Historians have long assumed that ethnic and racial divisions in post-Civil War America were reflected in the U.S. Army, of whose enlistees 40 percent were foreign-born. Now Kevin Adams shows that the frontier army was characterized by a "Victorian class divide" that overshadowed ethnic prejudices.
Class and Race in the Frontier Army marks the first application of recent research on class, race, and ethnicity to the social and cultural history of military life on the western frontier. Adams draws on a wealth of military records and soldiers' diaries and letters to reconstruct everyday army life--from work and leisure to consumption, intellectual pursuits, and political activity--and shows that an inflexible class barrier stood between officers and enlisted men.

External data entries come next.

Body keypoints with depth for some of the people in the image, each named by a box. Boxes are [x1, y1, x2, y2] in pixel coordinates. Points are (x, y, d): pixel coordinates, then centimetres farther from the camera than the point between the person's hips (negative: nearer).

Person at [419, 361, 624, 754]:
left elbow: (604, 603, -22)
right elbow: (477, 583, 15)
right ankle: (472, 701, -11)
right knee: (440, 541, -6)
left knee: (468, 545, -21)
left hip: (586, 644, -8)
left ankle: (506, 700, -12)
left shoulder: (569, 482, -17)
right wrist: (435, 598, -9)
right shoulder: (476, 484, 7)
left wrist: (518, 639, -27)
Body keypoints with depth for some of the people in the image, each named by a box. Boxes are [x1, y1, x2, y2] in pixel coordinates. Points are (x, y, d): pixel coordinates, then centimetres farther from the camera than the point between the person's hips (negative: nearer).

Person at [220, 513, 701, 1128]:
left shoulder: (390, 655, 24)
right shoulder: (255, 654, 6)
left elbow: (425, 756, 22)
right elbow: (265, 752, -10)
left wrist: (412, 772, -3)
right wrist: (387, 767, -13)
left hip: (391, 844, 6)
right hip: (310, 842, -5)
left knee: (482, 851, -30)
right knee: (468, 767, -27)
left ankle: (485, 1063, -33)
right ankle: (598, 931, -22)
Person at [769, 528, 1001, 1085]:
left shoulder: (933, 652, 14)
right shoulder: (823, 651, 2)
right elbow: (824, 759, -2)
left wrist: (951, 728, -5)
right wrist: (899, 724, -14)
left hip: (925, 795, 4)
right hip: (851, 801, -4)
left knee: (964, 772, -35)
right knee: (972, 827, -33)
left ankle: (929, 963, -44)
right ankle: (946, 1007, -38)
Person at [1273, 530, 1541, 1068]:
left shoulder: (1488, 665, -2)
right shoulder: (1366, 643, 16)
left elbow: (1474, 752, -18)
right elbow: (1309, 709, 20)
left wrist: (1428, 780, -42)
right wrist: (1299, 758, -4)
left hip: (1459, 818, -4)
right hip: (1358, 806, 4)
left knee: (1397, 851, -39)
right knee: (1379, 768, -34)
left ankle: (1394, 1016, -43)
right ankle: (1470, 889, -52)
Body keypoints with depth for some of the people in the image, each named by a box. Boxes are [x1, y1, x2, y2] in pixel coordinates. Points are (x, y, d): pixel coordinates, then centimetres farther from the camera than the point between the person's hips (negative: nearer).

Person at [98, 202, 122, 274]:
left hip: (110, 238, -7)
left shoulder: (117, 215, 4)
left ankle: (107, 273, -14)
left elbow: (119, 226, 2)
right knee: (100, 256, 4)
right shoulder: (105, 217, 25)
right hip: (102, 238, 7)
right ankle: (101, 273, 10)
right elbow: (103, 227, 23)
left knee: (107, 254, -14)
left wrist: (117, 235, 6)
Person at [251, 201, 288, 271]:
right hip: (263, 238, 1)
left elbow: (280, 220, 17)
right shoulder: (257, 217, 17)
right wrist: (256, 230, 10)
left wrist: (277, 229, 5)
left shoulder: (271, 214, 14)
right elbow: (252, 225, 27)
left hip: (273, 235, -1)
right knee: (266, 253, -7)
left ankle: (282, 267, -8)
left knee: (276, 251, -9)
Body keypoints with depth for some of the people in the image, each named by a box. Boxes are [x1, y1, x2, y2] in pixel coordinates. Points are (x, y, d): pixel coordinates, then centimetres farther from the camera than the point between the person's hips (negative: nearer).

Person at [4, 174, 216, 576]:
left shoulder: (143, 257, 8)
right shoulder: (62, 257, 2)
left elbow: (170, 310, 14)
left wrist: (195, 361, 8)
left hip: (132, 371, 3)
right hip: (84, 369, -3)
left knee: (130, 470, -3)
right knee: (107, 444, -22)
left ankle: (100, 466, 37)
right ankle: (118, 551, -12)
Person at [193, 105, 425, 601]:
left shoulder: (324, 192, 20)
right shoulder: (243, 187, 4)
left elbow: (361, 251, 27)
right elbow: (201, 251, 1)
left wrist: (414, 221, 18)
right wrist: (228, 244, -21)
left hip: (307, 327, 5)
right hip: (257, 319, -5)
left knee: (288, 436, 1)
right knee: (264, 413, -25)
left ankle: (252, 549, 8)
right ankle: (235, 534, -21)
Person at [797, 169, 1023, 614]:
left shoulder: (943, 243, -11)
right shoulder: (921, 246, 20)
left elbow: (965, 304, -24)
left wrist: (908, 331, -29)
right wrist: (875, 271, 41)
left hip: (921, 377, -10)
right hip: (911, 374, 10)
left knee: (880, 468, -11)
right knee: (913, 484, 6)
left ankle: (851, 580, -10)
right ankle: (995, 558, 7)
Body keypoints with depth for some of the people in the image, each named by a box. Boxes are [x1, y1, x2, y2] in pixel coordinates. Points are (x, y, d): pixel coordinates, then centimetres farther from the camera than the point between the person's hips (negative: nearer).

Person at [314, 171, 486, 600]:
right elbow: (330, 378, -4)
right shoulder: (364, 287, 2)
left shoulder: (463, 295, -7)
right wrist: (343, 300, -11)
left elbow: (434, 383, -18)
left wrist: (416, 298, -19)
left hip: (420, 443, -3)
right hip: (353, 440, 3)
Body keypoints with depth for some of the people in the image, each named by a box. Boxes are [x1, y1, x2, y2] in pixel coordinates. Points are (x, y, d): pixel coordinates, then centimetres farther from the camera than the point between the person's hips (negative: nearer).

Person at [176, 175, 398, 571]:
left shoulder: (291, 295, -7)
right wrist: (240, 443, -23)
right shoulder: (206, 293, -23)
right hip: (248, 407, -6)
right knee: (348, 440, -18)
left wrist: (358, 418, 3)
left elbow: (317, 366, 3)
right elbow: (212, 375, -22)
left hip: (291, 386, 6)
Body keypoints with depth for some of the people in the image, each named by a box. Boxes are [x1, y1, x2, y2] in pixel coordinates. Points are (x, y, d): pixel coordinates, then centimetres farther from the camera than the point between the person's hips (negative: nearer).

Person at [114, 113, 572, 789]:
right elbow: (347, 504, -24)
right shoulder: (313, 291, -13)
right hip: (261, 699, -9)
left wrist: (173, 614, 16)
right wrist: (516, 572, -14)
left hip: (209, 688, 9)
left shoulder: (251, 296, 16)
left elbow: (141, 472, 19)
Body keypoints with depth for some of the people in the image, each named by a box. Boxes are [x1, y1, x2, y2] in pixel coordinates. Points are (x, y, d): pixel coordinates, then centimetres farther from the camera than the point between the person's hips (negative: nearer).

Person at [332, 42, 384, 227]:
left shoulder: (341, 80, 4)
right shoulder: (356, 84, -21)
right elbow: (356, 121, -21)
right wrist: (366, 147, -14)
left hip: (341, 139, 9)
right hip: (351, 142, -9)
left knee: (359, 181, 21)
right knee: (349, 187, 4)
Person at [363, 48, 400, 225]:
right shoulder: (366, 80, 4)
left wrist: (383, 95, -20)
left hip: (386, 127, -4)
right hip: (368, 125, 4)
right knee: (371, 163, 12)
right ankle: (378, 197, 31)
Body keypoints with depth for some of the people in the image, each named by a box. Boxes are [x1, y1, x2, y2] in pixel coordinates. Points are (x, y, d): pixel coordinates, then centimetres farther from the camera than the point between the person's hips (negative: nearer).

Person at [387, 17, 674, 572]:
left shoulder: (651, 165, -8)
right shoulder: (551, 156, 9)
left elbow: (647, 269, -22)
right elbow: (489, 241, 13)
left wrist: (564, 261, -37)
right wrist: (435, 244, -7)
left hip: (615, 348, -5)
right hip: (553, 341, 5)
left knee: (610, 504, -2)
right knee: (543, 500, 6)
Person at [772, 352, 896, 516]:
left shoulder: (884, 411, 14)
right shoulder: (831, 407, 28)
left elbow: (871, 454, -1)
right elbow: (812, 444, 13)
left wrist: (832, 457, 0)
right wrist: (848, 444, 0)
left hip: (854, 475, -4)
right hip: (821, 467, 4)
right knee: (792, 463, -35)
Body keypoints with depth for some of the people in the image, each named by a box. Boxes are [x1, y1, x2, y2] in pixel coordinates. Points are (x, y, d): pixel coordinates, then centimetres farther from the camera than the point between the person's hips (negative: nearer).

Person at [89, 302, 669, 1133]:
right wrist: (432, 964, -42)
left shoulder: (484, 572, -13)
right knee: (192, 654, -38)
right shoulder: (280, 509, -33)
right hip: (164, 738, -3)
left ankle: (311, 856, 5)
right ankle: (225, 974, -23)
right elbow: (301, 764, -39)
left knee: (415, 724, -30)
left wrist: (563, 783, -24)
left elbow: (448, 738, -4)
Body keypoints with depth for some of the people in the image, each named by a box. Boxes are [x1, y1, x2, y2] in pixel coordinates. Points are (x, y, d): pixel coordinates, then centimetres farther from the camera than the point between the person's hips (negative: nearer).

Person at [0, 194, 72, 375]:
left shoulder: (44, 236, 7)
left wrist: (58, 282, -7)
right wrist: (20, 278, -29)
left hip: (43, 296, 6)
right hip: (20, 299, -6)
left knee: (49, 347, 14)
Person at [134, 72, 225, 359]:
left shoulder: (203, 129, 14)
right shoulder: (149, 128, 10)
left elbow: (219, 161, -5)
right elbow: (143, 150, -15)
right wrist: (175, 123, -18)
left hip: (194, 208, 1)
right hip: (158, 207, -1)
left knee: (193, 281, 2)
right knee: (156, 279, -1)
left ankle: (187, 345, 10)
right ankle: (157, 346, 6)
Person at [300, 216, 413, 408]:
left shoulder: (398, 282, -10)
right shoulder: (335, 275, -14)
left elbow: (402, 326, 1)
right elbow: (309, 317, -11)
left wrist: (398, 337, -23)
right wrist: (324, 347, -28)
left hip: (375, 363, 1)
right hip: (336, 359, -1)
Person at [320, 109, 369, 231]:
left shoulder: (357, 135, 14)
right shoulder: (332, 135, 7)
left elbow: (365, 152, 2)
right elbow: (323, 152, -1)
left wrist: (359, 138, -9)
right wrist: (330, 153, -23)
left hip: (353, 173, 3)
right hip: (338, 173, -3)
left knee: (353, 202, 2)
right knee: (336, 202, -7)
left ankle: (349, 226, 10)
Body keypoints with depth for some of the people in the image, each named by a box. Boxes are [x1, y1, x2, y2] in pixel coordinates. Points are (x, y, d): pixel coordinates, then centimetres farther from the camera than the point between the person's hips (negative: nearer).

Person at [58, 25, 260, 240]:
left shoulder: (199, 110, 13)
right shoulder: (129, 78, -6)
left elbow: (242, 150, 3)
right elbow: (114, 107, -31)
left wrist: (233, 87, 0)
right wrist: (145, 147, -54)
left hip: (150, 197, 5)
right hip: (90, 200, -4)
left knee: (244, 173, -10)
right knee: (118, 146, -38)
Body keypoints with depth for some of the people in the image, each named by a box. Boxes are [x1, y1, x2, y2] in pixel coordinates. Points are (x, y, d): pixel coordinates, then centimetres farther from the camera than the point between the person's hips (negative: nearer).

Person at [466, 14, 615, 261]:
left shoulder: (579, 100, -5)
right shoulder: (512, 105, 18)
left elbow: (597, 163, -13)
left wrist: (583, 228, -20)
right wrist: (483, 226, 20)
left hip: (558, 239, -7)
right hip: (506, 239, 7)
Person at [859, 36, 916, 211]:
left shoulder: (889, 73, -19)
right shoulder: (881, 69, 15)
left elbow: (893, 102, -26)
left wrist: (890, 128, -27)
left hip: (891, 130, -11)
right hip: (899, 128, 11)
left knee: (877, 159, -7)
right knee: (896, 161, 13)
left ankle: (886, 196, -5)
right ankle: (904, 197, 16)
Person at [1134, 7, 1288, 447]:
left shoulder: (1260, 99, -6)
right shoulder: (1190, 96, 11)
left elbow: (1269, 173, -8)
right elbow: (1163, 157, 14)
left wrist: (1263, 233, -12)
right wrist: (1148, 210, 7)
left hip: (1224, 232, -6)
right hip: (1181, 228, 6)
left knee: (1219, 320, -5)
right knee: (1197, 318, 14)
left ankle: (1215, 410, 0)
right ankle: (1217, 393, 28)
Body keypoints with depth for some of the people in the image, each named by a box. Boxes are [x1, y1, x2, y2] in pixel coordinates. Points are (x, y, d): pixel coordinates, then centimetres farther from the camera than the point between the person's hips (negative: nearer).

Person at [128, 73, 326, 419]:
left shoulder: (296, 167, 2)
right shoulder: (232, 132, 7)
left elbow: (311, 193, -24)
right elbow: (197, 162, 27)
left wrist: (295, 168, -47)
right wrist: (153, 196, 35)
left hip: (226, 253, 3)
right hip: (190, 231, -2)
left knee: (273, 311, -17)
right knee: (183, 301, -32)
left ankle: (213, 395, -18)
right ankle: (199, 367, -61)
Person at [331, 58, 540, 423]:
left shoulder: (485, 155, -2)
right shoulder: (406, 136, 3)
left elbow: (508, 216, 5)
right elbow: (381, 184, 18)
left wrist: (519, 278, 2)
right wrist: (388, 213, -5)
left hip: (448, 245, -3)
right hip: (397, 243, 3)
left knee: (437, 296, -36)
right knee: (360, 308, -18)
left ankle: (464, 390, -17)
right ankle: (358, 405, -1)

As Adams relates, officers lived in relative opulence while enlistees suffered poverty, neglect, and abuse. Although racism was ingrained in official policy and informal behavior, no similar prejudice colored the experience of soldiers who were immigrants. Officers and enlisted men paid much less attention to ethnic differences than to social class--officers flaunting and protecting their status, enlisted men seething with class resentment.
Treating the army as a laboratory to better understand American society in the Gilded Age, Adams suggests that military attitudes mirrored civilian life in that era--with enlisted men, especially, illustrating the emerging class-consciousness among the working poor. Class and Race in the Frontier Army offers fresh insight into the interplay of class, race, and ethnicity in late-nineteenth-century America.